Entries provided.
== Segment start ==

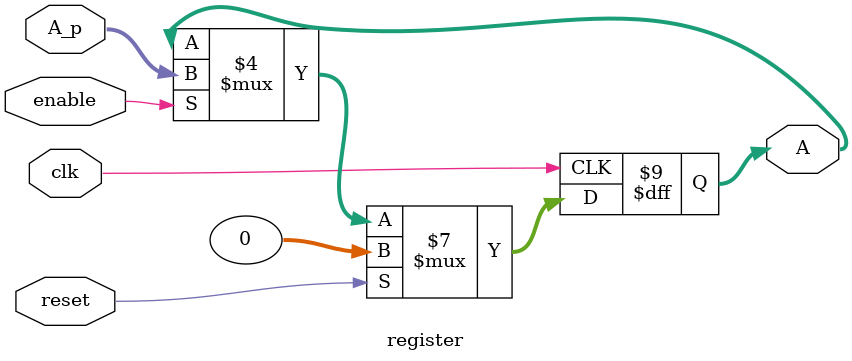
<source format=sv>
module register(
  input                 clk,reset,enable,
  input         [31:0]  A_p,
  output reg    [31:0]  A);
  
  always @(posedge clk)
    begin
      if(reset) begin
        A <= 32'h0;
      end
      else begin
        if(enable)
          A <= A_p;
        else
          A <= A;
      end
    end
  
  initial
    begin
      A = 32'h0;
    end
endmodule
</source>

== Segment end ==

What the task asks.
With "begin" as the search string, filter the records and return each line that has it.

Solution to this exercise.
    begin
      if(reset) begin
      else begin
    begin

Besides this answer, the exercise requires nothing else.